[RECORDS SHOWN Boundary: Start]

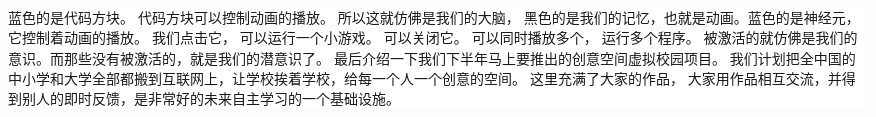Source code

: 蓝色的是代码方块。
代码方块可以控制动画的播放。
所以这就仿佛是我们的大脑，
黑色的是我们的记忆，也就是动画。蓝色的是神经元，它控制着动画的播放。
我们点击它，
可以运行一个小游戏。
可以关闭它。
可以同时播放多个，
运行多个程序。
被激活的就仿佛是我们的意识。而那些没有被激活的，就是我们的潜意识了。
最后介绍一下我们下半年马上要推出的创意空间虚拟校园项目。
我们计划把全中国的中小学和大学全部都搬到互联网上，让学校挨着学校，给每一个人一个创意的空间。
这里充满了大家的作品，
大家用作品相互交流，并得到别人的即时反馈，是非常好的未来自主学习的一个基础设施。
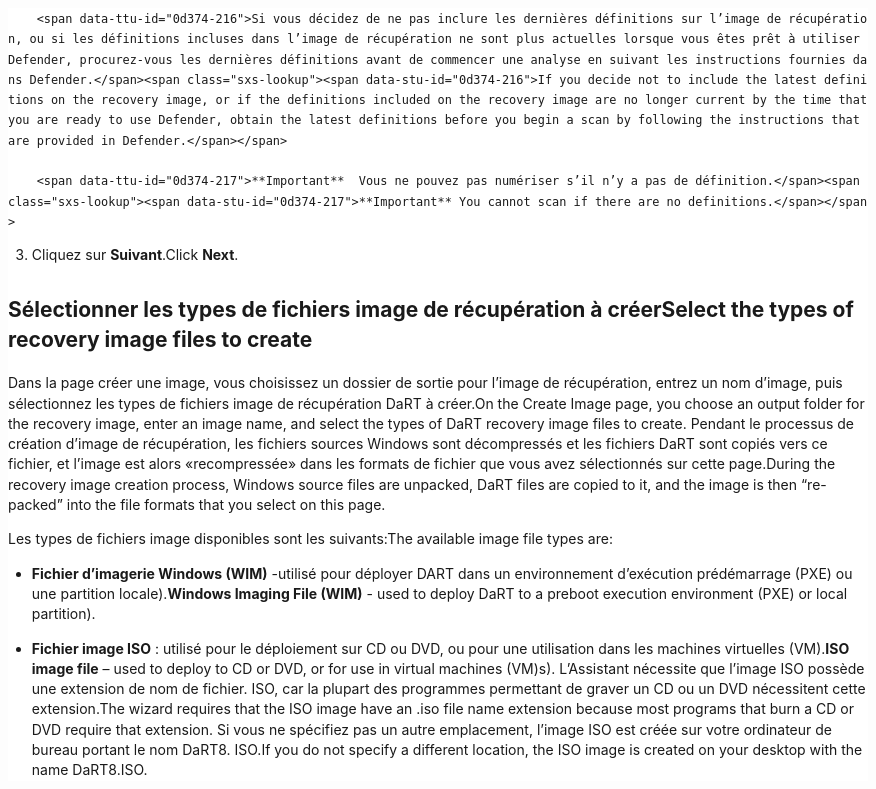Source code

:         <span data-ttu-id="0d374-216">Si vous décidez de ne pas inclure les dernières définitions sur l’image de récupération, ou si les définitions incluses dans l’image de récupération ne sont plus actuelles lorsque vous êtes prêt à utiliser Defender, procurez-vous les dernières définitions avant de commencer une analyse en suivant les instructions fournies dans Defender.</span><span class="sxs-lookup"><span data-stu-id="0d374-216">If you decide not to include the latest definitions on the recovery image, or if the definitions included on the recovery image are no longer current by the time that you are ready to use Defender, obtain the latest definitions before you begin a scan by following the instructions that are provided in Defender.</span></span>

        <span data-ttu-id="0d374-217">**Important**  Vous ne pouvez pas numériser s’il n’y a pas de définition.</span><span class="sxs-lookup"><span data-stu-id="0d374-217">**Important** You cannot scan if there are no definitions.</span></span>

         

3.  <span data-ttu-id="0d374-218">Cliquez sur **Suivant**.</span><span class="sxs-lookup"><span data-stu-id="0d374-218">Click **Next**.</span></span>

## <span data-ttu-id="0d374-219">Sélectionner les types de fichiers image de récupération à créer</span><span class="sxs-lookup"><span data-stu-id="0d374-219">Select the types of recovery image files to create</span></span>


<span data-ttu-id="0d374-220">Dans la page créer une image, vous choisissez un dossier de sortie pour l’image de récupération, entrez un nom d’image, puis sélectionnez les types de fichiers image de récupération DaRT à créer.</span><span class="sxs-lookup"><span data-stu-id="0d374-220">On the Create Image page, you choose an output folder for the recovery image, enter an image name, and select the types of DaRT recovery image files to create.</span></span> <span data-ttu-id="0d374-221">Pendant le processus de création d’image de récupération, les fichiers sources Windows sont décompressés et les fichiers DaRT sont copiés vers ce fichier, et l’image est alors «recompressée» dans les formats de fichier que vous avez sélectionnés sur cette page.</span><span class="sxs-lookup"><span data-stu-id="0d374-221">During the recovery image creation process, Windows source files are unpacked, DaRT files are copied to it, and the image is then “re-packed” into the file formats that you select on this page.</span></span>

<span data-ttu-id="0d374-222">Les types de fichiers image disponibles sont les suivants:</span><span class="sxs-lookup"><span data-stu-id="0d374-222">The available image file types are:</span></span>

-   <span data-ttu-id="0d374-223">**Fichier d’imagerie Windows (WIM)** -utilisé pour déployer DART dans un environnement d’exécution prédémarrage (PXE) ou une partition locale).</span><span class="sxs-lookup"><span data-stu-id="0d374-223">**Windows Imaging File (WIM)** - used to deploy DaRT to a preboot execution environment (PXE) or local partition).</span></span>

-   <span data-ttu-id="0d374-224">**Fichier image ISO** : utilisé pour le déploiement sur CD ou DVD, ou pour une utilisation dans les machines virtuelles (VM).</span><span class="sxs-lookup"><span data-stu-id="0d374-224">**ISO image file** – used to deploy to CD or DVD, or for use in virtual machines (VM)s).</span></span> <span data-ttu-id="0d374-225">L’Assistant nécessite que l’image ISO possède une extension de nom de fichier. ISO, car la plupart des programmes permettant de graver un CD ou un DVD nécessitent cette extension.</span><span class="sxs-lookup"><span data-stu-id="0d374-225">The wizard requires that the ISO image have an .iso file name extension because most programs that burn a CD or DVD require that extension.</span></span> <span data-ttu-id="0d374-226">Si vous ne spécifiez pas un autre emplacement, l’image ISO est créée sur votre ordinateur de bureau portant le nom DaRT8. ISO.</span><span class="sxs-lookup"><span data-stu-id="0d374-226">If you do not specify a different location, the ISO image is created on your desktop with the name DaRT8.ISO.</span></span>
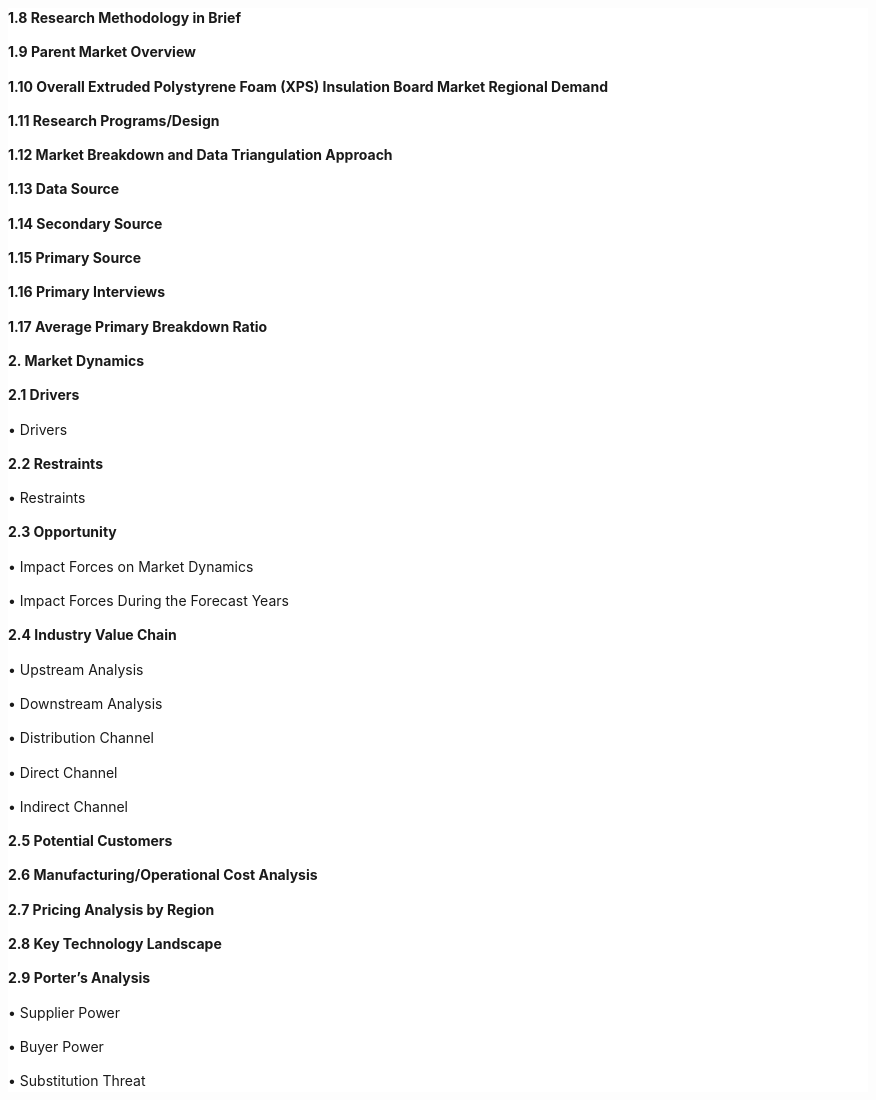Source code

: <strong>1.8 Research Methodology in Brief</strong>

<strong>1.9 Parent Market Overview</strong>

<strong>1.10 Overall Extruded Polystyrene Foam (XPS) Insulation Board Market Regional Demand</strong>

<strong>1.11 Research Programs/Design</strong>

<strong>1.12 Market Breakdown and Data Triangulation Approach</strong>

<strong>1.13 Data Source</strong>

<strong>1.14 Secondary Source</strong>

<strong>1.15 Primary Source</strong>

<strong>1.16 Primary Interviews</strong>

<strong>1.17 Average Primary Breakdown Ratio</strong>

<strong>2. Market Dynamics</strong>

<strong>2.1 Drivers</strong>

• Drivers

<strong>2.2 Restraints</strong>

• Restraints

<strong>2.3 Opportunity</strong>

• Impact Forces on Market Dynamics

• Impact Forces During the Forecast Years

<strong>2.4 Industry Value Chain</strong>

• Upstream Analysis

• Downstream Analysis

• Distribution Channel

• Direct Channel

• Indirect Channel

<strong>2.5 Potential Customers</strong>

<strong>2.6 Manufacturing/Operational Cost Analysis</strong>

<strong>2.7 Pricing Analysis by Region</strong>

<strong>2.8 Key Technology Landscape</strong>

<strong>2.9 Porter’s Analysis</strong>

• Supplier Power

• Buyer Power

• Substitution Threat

[RECORDS SHOWN Boundary: End]

GOAL OF THE EXERCISE
Print every line of the records above, unchanged, and leave the pictures out.

SOLUTION BELOW
Source code

: 蓝色的是代码方块。
代码方块可以控制动画的播放。
所以这就仿佛是我们的大脑，
黑色的是我们的记忆，也就是动画。蓝色的是神经元，它控制着动画的播放。
我们点击它，
可以运行一个小游戏。
可以关闭它。
可以同时播放多个，
运行多个程序。
被激活的就仿佛是我们的意识。而那些没有被激活的，就是我们的潜意识了。
最后介绍一下我们下半年马上要推出的创意空间虚拟校园项目。
我们计划把全中国的中小学和大学全部都搬到互联网上，让学校挨着学校，给每一个人一个创意的空间。
这里充满了大家的作品，
大家用作品相互交流，并得到别人的即时反馈，是非常好的未来自主学习的一个基础设施。
Source code

:         <span data-ttu-id="0d374-216">Si vous décidez de ne pas inclure les dernières définitions sur l’image de récupération, ou si les définitions incluses dans l’image de récupération ne sont plus actuelles lorsque vous êtes prêt à utiliser Defender, procurez-vous les dernières définitions avant de commencer une analyse en suivant les instructions fournies dans Defender.</span><span class="sxs-lookup"><span data-stu-id="0d374-216">If you decide not to include the latest definitions on the recovery image, or if the definitions included on the recovery image are no longer current by the time that you are ready to use Defender, obtain the latest definitions before you begin a scan by following the instructions that are provided in Defender.</span></span>

        <span data-ttu-id="0d374-217">**Important**  Vous ne pouvez pas numériser s’il n’y a pas de définition.</span><span class="sxs-lookup"><span data-stu-id="0d374-217">**Important** You cannot scan if there are no definitions.</span></span>

         

3.  <span data-ttu-id="0d374-218">Cliquez sur **Suivant**.</span><span class="sxs-lookup"><span data-stu-id="0d374-218">Click **Next**.</span></span>

## <span data-ttu-id="0d374-219">Sélectionner les types de fichiers image de récupération à créer</span><span class="sxs-lookup"><span data-stu-id="0d374-219">Select the types of recovery image files to create</span></span>


<span data-ttu-id="0d374-220">Dans la page créer une image, vous choisissez un dossier de sortie pour l’image de récupération, entrez un nom d’image, puis sélectionnez les types de fichiers image de récupération DaRT à créer.</span><span class="sxs-lookup"><span data-stu-id="0d374-220">On the Create Image page, you choose an output folder for the recovery image, enter an image name, and select the types of DaRT recovery image files to create.</span></span> <span data-ttu-id="0d374-221">Pendant le processus de création d’image de récupération, les fichiers sources Windows sont décompressés et les fichiers DaRT sont copiés vers ce fichier, et l’image est alors «recompressée» dans les formats de fichier que vous avez sélectionnés sur cette page.</span><span class="sxs-lookup"><span data-stu-id="0d374-221">During the recovery image creation process, Windows source files are unpacked, DaRT files are copied to it, and the image is then “re-packed” into the file formats that you select on this page.</span></span>

<span data-ttu-id="0d374-222">Les types de fichiers image disponibles sont les suivants:</span><span class="sxs-lookup"><span data-stu-id="0d374-222">The available image file types are:</span></span>

-   <span data-ttu-id="0d374-223">**Fichier d’imagerie Windows (WIM)** -utilisé pour déployer DART dans un environnement d’exécution prédémarrage (PXE) ou une partition locale).</span><span class="sxs-lookup"><span data-stu-id="0d374-223">**Windows Imaging File (WIM)** - used to deploy DaRT to a preboot execution environment (PXE) or local partition).</span></span>

-   <span data-ttu-id="0d374-224">**Fichier image ISO** : utilisé pour le déploiement sur CD ou DVD, ou pour une utilisation dans les machines virtuelles (VM).</span><span class="sxs-lookup"><span data-stu-id="0d374-224">**ISO image file** – used to deploy to CD or DVD, or for use in virtual machines (VM)s).</span></span> <span data-ttu-id="0d374-225">L’Assistant nécessite que l’image ISO possède une extension de nom de fichier. ISO, car la plupart des programmes permettant de graver un CD ou un DVD nécessitent cette extension.</span><span class="sxs-lookup"><span data-stu-id="0d374-225">The wizard requires that the ISO image have an .iso file name extension because most programs that burn a CD or DVD require that extension.</span></span> <span data-ttu-id="0d374-226">Si vous ne spécifiez pas un autre emplacement, l’image ISO est créée sur votre ordinateur de bureau portant le nom DaRT8. ISO.</span><span class="sxs-lookup"><span data-stu-id="0d374-226">If you do not specify a different location, the ISO image is created on your desktop with the name DaRT8.ISO.</span></span>
Source code

: <strong>1.8 Research Methodology in Brief</strong>

<strong>1.9 Parent Market Overview</strong>

<strong>1.10 Overall Extruded Polystyrene Foam (XPS) Insulation Board Market Regional Demand</strong>

<strong>1.11 Research Programs/Design</strong>

<strong>1.12 Market Breakdown and Data Triangulation Approach</strong>

<strong>1.13 Data Source</strong>

<strong>1.14 Secondary Source</strong>

<strong>1.15 Primary Source</strong>

<strong>1.16 Primary Interviews</strong>

<strong>1.17 Average Primary Breakdown Ratio</strong>

<strong>2. Market Dynamics</strong>

<strong>2.1 Drivers</strong>

• Drivers

<strong>2.2 Restraints</strong>

• Restraints

<strong>2.3 Opportunity</strong>

• Impact Forces on Market Dynamics

• Impact Forces During the Forecast Years

<strong>2.4 Industry Value Chain</strong>

• Upstream Analysis

• Downstream Analysis

• Distribution Channel

• Direct Channel

• Indirect Channel

<strong>2.5 Potential Customers</strong>

<strong>2.6 Manufacturing/Operational Cost Analysis</strong>

<strong>2.7 Pricing Analysis by Region</strong>

<strong>2.8 Key Technology Landscape</strong>

<strong>2.9 Porter’s Analysis</strong>

• Supplier Power

• Buyer Power

• Substitution Threat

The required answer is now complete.